What the task requires:
Write each entry out again verbatim, pictures excluded.

Input for this task:
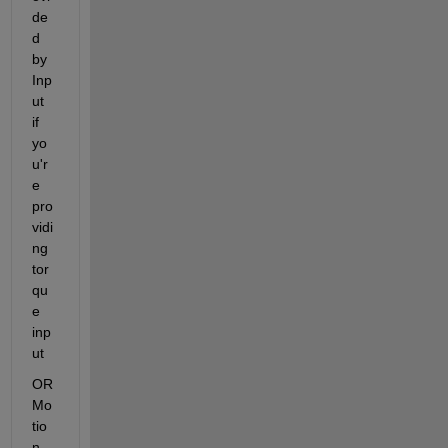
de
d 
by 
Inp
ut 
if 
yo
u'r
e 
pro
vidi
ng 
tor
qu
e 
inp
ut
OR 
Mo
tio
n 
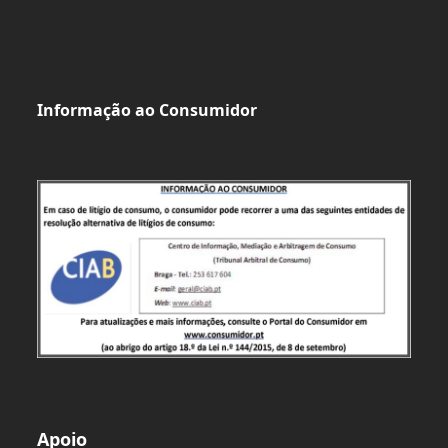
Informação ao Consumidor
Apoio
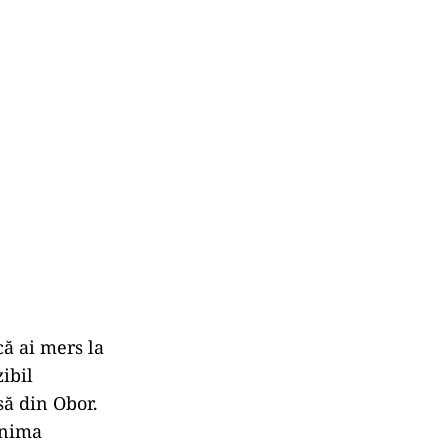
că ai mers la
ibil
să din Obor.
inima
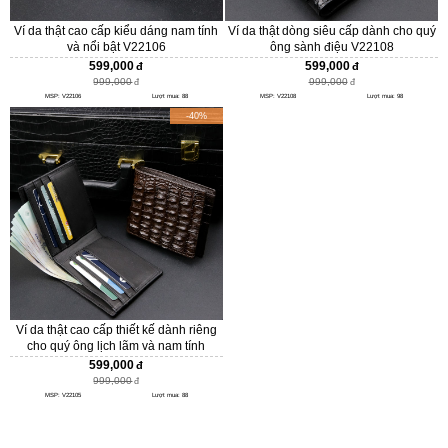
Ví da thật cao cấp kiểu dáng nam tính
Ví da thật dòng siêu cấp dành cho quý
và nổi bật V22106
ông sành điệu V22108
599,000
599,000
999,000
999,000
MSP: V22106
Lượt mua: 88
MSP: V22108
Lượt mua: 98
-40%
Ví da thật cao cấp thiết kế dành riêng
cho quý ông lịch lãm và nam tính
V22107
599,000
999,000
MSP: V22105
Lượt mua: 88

Response to the task:
de
d 
by 
Inp
ut 
if 
yo
u'r
e 
pro
vidi
ng 
tor
qu
e 
inp
ut
OR 
Mo
tio
n 
Informação ao Consumidor
Apoio
că ai mers la
ibil
să din Obor.
inima
Ví da thật cao cấp kiểu dáng nam tính
Ví da thật dòng siêu cấp dành cho quý
và nổi bật V22106
ông sành điệu V22108
599,000
599,000
999,000
999,000
MSP: V22106
Lượt mua: 88
MSP: V22108
Lượt mua: 98
-40%
Ví da thật cao cấp thiết kế dành riêng
cho quý ông lịch lãm và nam tính
V22107
599,000
999,000
MSP: V22105
Lượt mua: 88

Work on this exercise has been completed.